Well, the push for Pennsic is on. I don't have a ton of proper 13th century clothing as I don't often do events which are longer than 2 days. Time to improve the stash. I made 2 hoods, three pairs of brais, three tunics, three shirts and 2 coifs. Nothing new about the process so if you are interested please see my prior posts. My goal was to own at least 4 sets of decent clothing to last me the week. one set of the clothing should be decent enough to be considered "court" garb.
I had been on a weaving kick for a while so I had quite a stash of trim I made on my inkle loom. Time to put some to use. I found this plain white one I made with no real purpose in mind other than to practice and test weaving this really thick yarn I had. I decided to whip up a pilgrim's bag like one found in the Morgan Bible.
Here are a couple close ups from the Morgan (Crusader) Bible:
I have created a pilgrim's shoulder bag from a portion of a cotton curtain purchased from Salvation Army.
I purchased three curtains for $8. Each curtain was 6X9 for a total of 162 square foot of canvas fabric. That comes to about five cents per square foot. The strap for the bag was woven from a cotton yarn my mother-in-law gave to me when I started weaving. The tassels were made from threads pulled from the material. Not counting the cost of the thread used to sew this project together it appears it cost about 30~40 cents to make. The curtains were also lined with light weight cotton slightly thinner than an average bed sheet. I haven't planned on a use for the lining yet.

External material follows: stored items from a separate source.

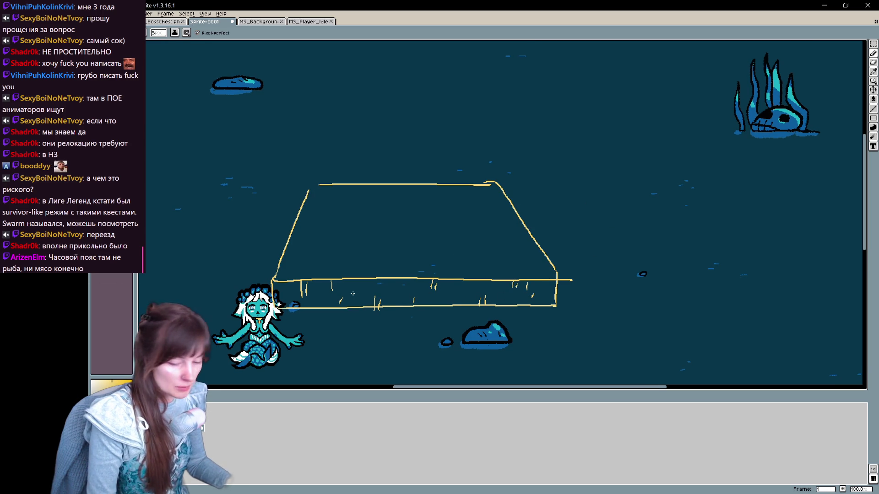
Draw a rounded cone-shaped shrine with a curved base on the slab
mouse_move(342, 235)
left_mouse_down()
mouse_move(361, 125)
mouse_move(479, 234)
mouse_move(459, 259)
left_mouse_up()
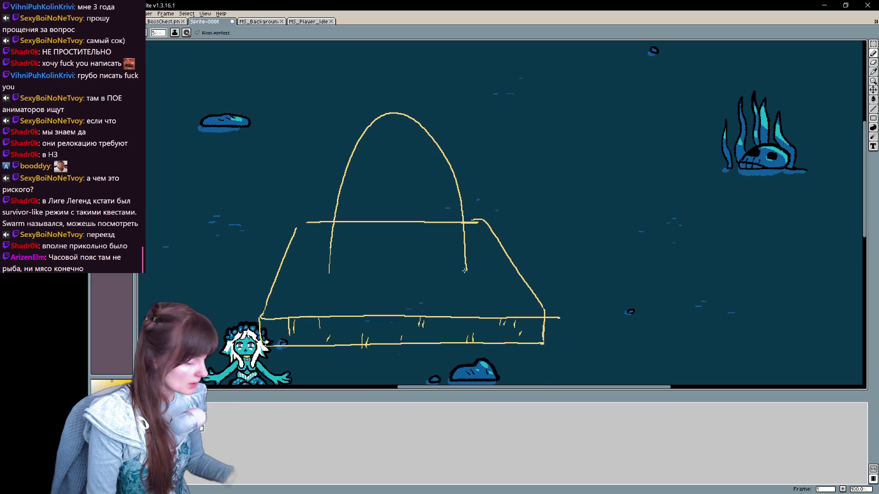
key("ctrl+z")
key("ctrl+z")
mouse_move(328, 275)
left_mouse_down()
mouse_move(364, 138)
mouse_move(460, 267)
left_mouse_up()
key("ctrl+z")
left_click_drag(328, 276, 387, 293)
mouse_move(345, 216)
left_mouse_down()
mouse_move(335, 245)
mouse_move(479, 253)
left_mouse_up()
Fill gaps in the slab's lower edge, erase its stray tail and extend it right
key("b")
left_click_drag(297, 252, 289, 255)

I didn't really have a pattern to work with. I compared the size of the bag in the images to the size of the wearers hand. I used that as my reference and created a paper template. When I looked at myself in the mirror with my paper bag it looked about right so I used that as my template. The bag was hand sewn using cotton thread.
I have created tunics before and there is nothing spectacular about them. The new ones I created were slightly different in size. I fitted the sleeves a little tighter and trimmed the cuff and collar of two of them.
Linen tunic, wool trim.
Wool fabric and wool trim.
I found some lovely wool from Salvation Army. Not many people know that thrift stores sell raw fabric as well as used clothing. There is a section in my local store which has material on hangers and sometimes still on the bolt. I purchase 6 yards of this lovely thick wool fabric. I also purchase four yards of the lovely blue wool you see in the tunic above.
Now comes the real head scratcher that this post was intended to focus on. I found the following images in the Morgan Bible although I had never seen a pattern for them. I reached out to some A&S groups I'm in for advice how to construct one.
My issue was regarding surcoats for men.
I came accross images of what appear to be men wearing surcoats with slits in the front so that the wearer can either don the sleeves or let them hang. I don't recall seeing anyone in the SCA do this sort of thing for the time period 1150~1250.
Here are a set of images from the Morgan Bible:
I couldn't seem to tell exactly how to construct the location of the slit.
I had two theories:
A) Simply fail to attach the sleeve and leave the front of the sleeve free or
B) Cut a separate slit slightly to the front of the side seam.
The image above has a few examples along with the basic tunic pattern I have used before. Some seem to have the sleeves only attached at the top, others seem to have only a small slit in the front.
Well without any real pattern to go by I proceeded to make three or four mock-ups from old bed sheets.
After a few mock-ups I decided to head back to the source. I found these two images on the same page of the Morgan Bible and I believe they are both supposed to represent the same person. It seemed to me that the sleeves are worn on in one image and off in the other but for the same man. From this image I am leaning towards having them attached as normal in the back and fully open in the front along the seam line.
I did mock-ups for both Option A and B above. I ended up with three mock-ups for option A.
The third version is what you see here. The shaping of the opening and slightly wider sleeve opening made the finished mock-up fit better and drape the way I wanted over my "non-medieval" shape.
The finished garment doesn't drape quite the same as the bed sheet version obviously. The wool is thicker than the bed sheet, but also, I lined the coat with linen. I expect to use this as my coat on cold weather days. With a linen shirt, wool or linen tunic and this surcoat along with a cape I expect to be warm even in the midst of winter.